> _Prompt_
Copy verbatim the stretch from the line containing "個人事業主と自営業の違い" through the last line, leaving out the pictures.

(Text extracted from each page)
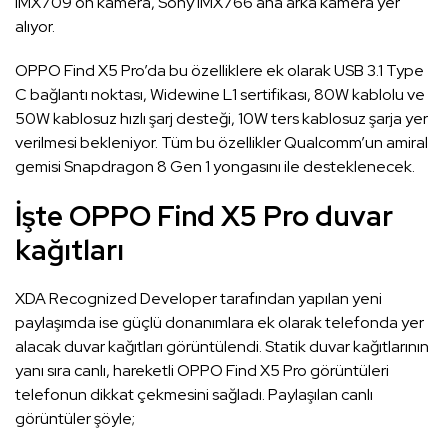
IMX709 ön kamera, Sony IMX766 ana arka kamera yer
alıyor.
OPPO Find X5 Pro’da bu özelliklere ek olarak USB 3.1 Type
C bağlantı noktası, Widewine L1 sertifikası, 80W kablolu ve
50W kablosuz hızlı şarj desteği, 10W ters kablosuz şarja yer
verilmesi bekleniyor. Tüm bu özellikler Qualcomm’un amiral
gemisi Snapdragon 8 Gen 1 yongasını ile desteklenecek.
İşte OPPO Find X5 Pro duvar
kağıtları
XDA Recognized Developer tarafından yapılan yeni
paylaşımda ise güçlü donanımlara ek olarak telefonda yer
alacak duvar kağıtları görüntülendi. Statik duvar kağıtlarının
yanı sıra canlı, hareketli OPPO Find X5 Pro görüntüleri
telefonun dikkat çekmesini sağladı. Paylaşılan canlı
görüntüler şöyle;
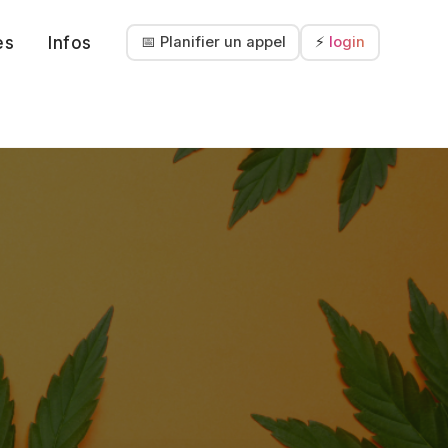
es
Infos
📅 Planifier un appel
⚡
login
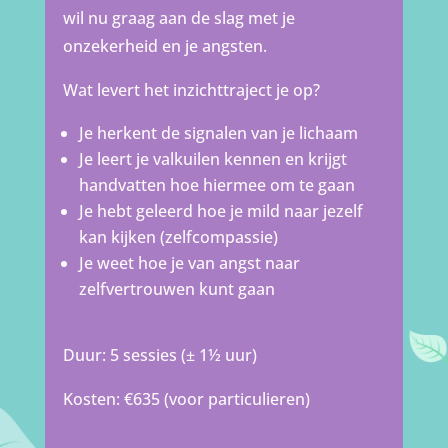
wil nu graag aan de slag met je
onzekerheid en je angsten.
Wat levert het inzichttraject je op?
Je herkent de signalen van je lichaam
Je leert je valkuilen kennen en krijgt
handvatten hoe hiermee om te gaan
Je hebt geleerd hoe je mild naar jezelf
kan kijken (zelfcompassie)
Je weet hoe je van angst naar
zelfvertrouwen kunt gaan
Duur: 5 sessies (± 1½ uur)
Kosten: €635 (voor particulieren)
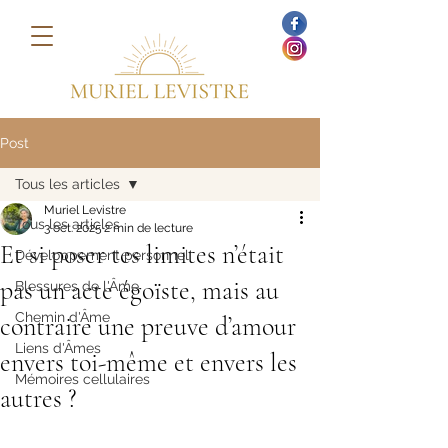
Post
Tous les articles
Muriel Levistre
Tous les articles
3 oct. 2025
2 min de lecture
Et si poser tes limites n’était
Développement personnel
pas un acte égoïste, mais au
Blessures de l'Âme
Chemin d'Âme
contraire une preuve d’amour
Liens d'Âmes
envers toi-même et envers les
Mémoires cellulaires
autres ?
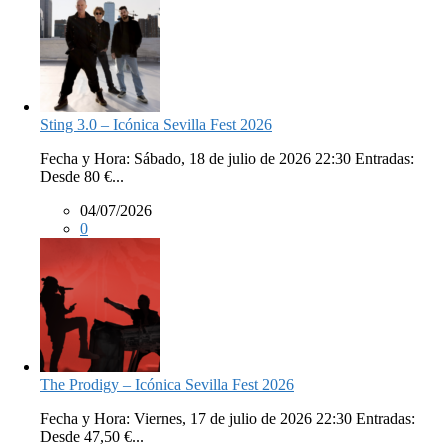
Sting 3.0 – Icónica Sevilla Fest 2026
Fecha y Hora: Sábado, 18 de julio de 2026 22:30 Entradas:
Desde 80 €...
04/07/2026
0
The Prodigy – Icónica Sevilla Fest 2026
Fecha y Hora: Viernes, 17 de julio de 2026 22:30 Entradas:
Desde 47,50 €...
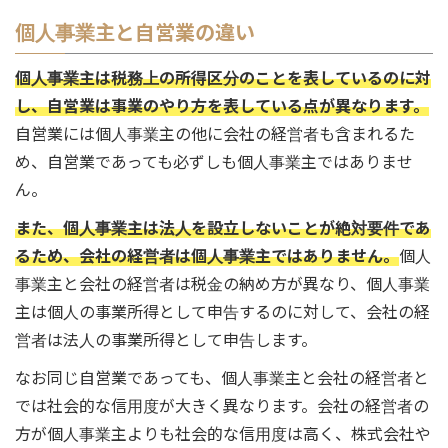
個人事業主と自営業の違い
個人事業主は税務上の所得区分のことを表しているのに対
し、自営業は事業のやり方を表している点が異なります。
自営業には個人事業主の他に会社の経営者も含まれるた
め、自営業であっても必ずしも個人事業主ではありませ
ん。
また、個人事業主は法人を設立しないことが絶対要件であ
るため、会社の経営者は個人事業主ではありません。
個人
事業主と会社の経営者は税金の納め方が異なり、個人事業
主は個人の事業所得として申告するのに対して、会社の経
営者は法人の事業所得として申告します。
なお同じ自営業であっても、個人事業主と会社の経営者と
では社会的な信用度が大きく異なります。会社の経営者の
方が個人事業主よりも社会的な信用度は高く、株式会社や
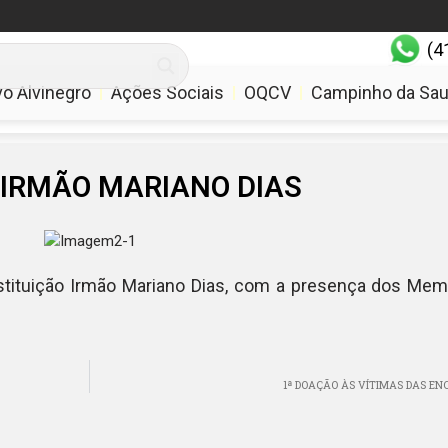
(4
comercial@memor
vo Alvinegro
Ações Sociais
OQCV
Campinho da Sa
IRMÃO MARIANO DIAS
tituição Irmão Mariano Dias, com a presença dos Memor
1ª DOAÇÃO ÀS VÍTIMAS DAS EN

> _Worked solution_
個人事業主と自営業の違い
個人事業主は税務上の所得区分のことを表しているのに対
し、自営業は事業のやり方を表している点が異なります。
自営業には個人事業主の他に会社の経営者も含まれるた
め、自営業であっても必ずしも個人事業主ではありませ
ん。
また、個人事業主は法人を設立しないことが絶対要件であ
るため、会社の経営者は個人事業主ではありません。
個人
事業主と会社の経営者は税金の納め方が異なり、個人事業
主は個人の事業所得として申告するのに対して、会社の経
営者は法人の事業所得として申告します。
なお同じ自営業であっても、個人事業主と会社の経営者と
では社会的な信用度が大きく異なります。会社の経営者の
方が個人事業主よりも社会的な信用度は高く、株式会社や
(4
comercial@memor
vo Alvinegro
Ações Sociais
OQCV
Campinho da Sa
IRMÃO MARIANO DIAS
tituição Irmão Mariano Dias, com a presença dos Memor
1ª DOAÇÃO ÀS VÍTIMAS DAS EN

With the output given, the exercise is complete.